Commercial diving incidents are rarely caused by equipment alone. Human factors — fatigue, communication failures, task saturation, and organisational pressures — are primary or contributing causes in the majority of diving accidents. This page covers how human performance affects dive safety and what operations can do to mitigate human error.
Why This Exists
Understanding human factors is essential for designing safe diving operations. Technical knowledge of equipment and procedures is necessary but not sufficient. Supervisors, divers, and managers must understand how human performance degrades under realistic operational conditions.
Who This Is For
- Diving supervisors responsible for crew performance
- Safety officers conducting incident investigations
- Operations managers designing work schedules
- Trainers developing dive team competency
Fatigue
Sources of Fatigue in Diving
- Thermal stress — Cold water accelerates fatigue; hot water suits add thermal load
- Physical exertion — Fighting currents, heavy manual tasks, awkward working positions
- Long duty cycles — Extended standby and preparation time before in-water work
- Night operations — Disrupted sleep cycles in continuous operations
- Travel and time zones — Mobilisation to remote locations
Fatigue and Performance
Fatigued divers exhibit:
- Reduced concentration and increased error rates
- Slower decision-making
- Increased risk-taking
- Reduced emergency response capability
Operational rule: Fatigue cannot be reliably self-assessed. Supervisors must enforce rest requirements regardless of diver willingness to continue.
Work-Rest Requirements
USN and IMCA guidance requires minimum rest periods between dives and overnight. Dive supervisors must track cumulative work hours and enforce limits.
Communication
In-Water Communication Failures
Voice communications in diving are affected by:
- Helium speech distortion — Heliox mixtures make speech difficult to understand
- Mask seal and regulator noise — Background noise masks communications
- Umbilical routing — Long umbilicals introduce electrical noise
- Task saturation — Divers may not acknowledge comms while focused on tasks
Requirement: All in-water communications must be logged. The supervisor must confirm diver acknowledgement before issuing safety-critical instructions.

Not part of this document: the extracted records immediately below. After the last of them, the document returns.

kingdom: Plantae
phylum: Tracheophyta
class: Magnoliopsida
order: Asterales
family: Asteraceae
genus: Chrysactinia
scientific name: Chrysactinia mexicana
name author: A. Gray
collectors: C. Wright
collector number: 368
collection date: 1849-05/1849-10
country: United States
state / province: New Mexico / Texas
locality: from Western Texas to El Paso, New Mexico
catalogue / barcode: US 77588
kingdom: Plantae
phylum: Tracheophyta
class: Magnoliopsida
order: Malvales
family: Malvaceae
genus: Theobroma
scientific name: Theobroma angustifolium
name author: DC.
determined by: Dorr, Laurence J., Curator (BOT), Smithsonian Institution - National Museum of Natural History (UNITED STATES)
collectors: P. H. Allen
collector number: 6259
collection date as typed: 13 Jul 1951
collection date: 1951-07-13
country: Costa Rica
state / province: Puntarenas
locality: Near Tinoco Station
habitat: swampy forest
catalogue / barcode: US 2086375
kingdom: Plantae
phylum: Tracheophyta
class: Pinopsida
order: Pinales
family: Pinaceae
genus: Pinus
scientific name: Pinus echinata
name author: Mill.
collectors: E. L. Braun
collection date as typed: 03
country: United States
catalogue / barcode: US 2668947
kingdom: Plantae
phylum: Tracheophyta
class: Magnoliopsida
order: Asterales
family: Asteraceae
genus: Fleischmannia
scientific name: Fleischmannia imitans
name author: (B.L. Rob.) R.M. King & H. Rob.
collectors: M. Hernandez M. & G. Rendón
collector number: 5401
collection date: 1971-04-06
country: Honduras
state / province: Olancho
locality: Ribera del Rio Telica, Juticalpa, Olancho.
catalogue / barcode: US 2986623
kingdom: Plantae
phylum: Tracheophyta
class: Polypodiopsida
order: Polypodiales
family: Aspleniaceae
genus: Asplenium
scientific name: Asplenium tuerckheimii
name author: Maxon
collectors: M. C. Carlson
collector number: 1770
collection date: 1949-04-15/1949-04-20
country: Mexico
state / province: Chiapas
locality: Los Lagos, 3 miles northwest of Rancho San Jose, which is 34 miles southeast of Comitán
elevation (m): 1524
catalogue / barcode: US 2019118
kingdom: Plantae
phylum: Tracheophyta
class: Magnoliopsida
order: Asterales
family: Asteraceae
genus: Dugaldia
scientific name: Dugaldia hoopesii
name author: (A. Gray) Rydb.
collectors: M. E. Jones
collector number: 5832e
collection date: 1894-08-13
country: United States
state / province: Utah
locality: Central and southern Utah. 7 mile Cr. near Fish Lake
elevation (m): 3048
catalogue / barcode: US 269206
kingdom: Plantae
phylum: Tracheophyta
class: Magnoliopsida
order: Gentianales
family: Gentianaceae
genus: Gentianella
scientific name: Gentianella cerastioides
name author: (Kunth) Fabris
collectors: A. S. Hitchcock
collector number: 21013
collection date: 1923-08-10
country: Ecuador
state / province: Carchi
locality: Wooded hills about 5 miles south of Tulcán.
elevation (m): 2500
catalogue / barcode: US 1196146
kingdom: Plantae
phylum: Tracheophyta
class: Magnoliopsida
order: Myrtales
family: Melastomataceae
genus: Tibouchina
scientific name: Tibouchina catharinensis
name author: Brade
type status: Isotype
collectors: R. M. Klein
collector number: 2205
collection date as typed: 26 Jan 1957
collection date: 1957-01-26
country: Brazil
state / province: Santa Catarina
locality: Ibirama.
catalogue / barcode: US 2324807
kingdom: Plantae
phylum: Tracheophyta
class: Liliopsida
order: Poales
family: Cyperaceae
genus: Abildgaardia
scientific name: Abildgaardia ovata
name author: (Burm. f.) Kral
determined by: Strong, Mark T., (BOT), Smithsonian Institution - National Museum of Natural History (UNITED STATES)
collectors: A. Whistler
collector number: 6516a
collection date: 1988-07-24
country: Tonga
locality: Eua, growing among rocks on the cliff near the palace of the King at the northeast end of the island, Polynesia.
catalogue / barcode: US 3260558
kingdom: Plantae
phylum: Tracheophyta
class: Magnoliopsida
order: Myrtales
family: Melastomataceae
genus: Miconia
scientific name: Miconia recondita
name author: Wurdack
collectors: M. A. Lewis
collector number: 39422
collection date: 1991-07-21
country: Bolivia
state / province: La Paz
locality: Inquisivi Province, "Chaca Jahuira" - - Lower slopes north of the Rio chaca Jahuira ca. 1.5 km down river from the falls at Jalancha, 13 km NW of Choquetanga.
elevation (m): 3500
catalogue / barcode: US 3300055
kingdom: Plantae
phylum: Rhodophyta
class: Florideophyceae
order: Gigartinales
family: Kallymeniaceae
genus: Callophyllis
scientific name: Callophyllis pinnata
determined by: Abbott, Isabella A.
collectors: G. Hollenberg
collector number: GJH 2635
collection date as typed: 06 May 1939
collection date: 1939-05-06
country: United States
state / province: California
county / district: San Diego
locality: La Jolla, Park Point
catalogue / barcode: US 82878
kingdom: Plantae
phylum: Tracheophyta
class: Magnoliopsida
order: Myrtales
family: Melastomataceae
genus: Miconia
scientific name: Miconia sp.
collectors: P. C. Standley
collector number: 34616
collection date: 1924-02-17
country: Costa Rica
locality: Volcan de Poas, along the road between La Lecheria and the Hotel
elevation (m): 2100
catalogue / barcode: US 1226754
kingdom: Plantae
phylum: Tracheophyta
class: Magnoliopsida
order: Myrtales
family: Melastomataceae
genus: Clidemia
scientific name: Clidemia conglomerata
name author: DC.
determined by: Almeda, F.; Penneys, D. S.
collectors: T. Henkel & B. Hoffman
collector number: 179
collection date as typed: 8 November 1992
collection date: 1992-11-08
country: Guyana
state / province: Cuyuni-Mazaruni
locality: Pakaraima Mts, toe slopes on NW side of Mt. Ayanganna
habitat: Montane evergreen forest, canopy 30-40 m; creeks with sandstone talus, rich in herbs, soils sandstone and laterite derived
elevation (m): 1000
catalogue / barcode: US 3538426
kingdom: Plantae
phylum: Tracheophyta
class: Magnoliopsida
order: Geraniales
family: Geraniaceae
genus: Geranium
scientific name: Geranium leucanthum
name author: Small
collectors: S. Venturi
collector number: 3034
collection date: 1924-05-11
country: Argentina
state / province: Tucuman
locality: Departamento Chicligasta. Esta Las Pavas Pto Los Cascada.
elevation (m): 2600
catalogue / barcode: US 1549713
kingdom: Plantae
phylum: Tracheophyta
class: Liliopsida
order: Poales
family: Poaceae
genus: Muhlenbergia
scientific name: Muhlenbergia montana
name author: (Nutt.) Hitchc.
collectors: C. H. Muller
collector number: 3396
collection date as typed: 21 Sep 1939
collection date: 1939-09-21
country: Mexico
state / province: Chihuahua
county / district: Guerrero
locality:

Surface Team Communication
Between the diving supervisor, crane operator, vessel master, and client:
- Establish clear authority and communication protocols before diving commences
- Use standard terminology — avoid ambiguous terms
- Confirm safety-critical instructions with read-back
Task Saturation
Divers working on complex tasks can become task-saturated, failing to monitor gas supplies, track bottom time, or respond to surface communications.
Mitigation:
- Supervisor tracks all time and gas metrics from the surface
- Set explicit reminders for gas checks and ascent times
- Plan tasks to match cognitive load to conditions
Situational Awareness
Situational awareness (SA) is the perception and understanding of the current operational state. Loss of SA is a precursor to most serious incidents.
Factors that degrade SA:
- Information overload during emergencies
- Complacency during routine operations
- Team communication breakdowns
- Unexpected changes to the dive environment
Organisational Pressures
Production pressures — vessel day rates, weather windows, client timelines — create incentives to continue diving when conditions warrant a pause or abort.
Supervisory authority: The diving supervisor has the authority and responsibility to halt diving at any time for safety reasons. This authority must be explicitly protected by management and cannot be overridden by client or commercial pressure.
Crew Resource Management (CRM)
CRM principles from aviation apply directly to diving operations:
- Briefings — Pre-dive briefing ensures shared understanding of the plan
- Challenge and response — Any team member can raise a safety concern
- Closed-loop communication — All instructions are confirmed with read-back
- Post-dive debrief — Identify what went well and what could be improved
Incident Causation Models
Reason’s Swiss Cheese Model
Accidents occur when holes in multiple defensive layers align:
- Equipment failures, procedure violations, supervisory lapses, and organisational failures combine to allow an accident
Bow-Tie Analysis
Links hazard → top event → consequences, with barriers on each side. Human factors affect both threat barriers (preventing the top event) and recovery barriers (limiting consequences).